25 Skills to Master in Order to Work from Anywhere as a Digital Nomad

The increase of people working remotely instead of at an office has risen quickly in recent years which makes good sense. If you have a skill that you’re willing to offer without taking up office space, you’re a greater asset than a full time paid employee. Not to mention you can live wherever you want in the world usually. This may mean your expenses are drastically reduced while still bringing in your countries currency.
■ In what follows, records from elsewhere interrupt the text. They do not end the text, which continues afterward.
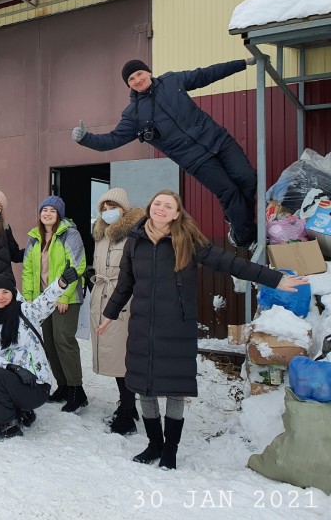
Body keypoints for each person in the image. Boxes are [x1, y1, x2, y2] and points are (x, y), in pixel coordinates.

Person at [101, 190, 308, 469]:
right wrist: (109, 314)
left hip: (176, 326)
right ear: (150, 208)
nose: (161, 209)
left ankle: (170, 450)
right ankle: (154, 444)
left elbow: (231, 263)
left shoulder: (187, 241)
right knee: (144, 388)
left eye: (168, 206)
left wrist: (275, 279)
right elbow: (125, 283)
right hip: (142, 326)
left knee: (174, 389)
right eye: (157, 204)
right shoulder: (134, 243)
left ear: (177, 214)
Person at [72, 58, 259, 249]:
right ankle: (246, 238)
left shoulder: (172, 81)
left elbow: (206, 74)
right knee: (229, 192)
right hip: (196, 160)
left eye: (139, 74)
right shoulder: (133, 115)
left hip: (219, 139)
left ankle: (234, 218)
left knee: (247, 179)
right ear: (128, 85)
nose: (137, 80)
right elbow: (112, 140)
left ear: (148, 72)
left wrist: (243, 63)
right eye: (131, 79)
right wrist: (85, 138)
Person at [0, 267, 79, 441]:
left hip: (34, 386)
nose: (1, 297)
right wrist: (14, 368)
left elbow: (45, 301)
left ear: (13, 293)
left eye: (5, 292)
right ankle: (19, 413)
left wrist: (61, 283)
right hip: (7, 383)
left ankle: (10, 427)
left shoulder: (27, 312)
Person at [21, 196, 88, 412]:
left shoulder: (70, 234)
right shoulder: (34, 237)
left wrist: (64, 296)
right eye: (44, 210)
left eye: (52, 210)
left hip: (66, 297)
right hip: (44, 299)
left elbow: (78, 267)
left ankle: (77, 390)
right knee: (48, 342)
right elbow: (28, 270)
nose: (47, 213)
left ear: (59, 214)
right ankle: (64, 386)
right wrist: (30, 298)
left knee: (63, 340)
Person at [88, 188, 146, 436]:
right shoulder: (101, 235)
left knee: (123, 357)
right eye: (104, 208)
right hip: (101, 298)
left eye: (113, 207)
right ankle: (127, 405)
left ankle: (127, 414)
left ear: (124, 209)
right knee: (112, 356)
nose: (108, 212)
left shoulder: (136, 233)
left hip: (124, 301)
Technology has created a new way for us to work and live. It has the potential to be a more balanced life because it is of your own making. The digital nomad lifestyle is taking the world by storm. You can do co-working on a yacht in Thailand, sit by a pool in Bali, or get your work done while sipping on a coffee in Costa Rica. The world is your oyster and the time to get into this bustling digital nomad world is now.

No matter what your profession or expertise is, it’s likely that someone online needs what you have to offer in some way, shape, or form. Sure, you may need to amalgamate your skills. For example, you know all about addiction because you worked as a counselor. You might not have the writing skills to create content. Take a course online. There are plenty. Some are free but if you pay, they are reasonable and fast. A small price to pay for living a life of freedom and adventure.

So what do you want to do for a living as you roam the world? Here are 25 digital nomad skills that are giving people their income for this exciting lifestyle.

Attributed to aquamarine-media

1. Copywriting

Do you know what a copywriter is referred to? A salesman in print. If you can write words that inspire people to take the actions you want them to, you can make a pretty good living. This is a high demand gig online because let’s face it, every online business needs to have a lot of content to rank well on google and sell their products/services.

If you happen to have a knack for writing, take some low paying gigs to start. Get something in your portfolio. Eventually, it will build into better contracts and you’ll be able to leave your job. The entry-level jobs for copywriting have fairly low expectations so it gives you an opportunity to feel the lay of the land without disappointing clients.

You can slowly begin to learn how to do extra value tasks too. SEO and backlinking are a few examples of that.

To start, put a profile of yourself on Upwork or freelancer. These sites don’t always have clients that want to pay a lot but it’s good experience and you can show off your work history online.

If you want to take a little education to hone your writing skills, there are courses on Udemy and Skillshare.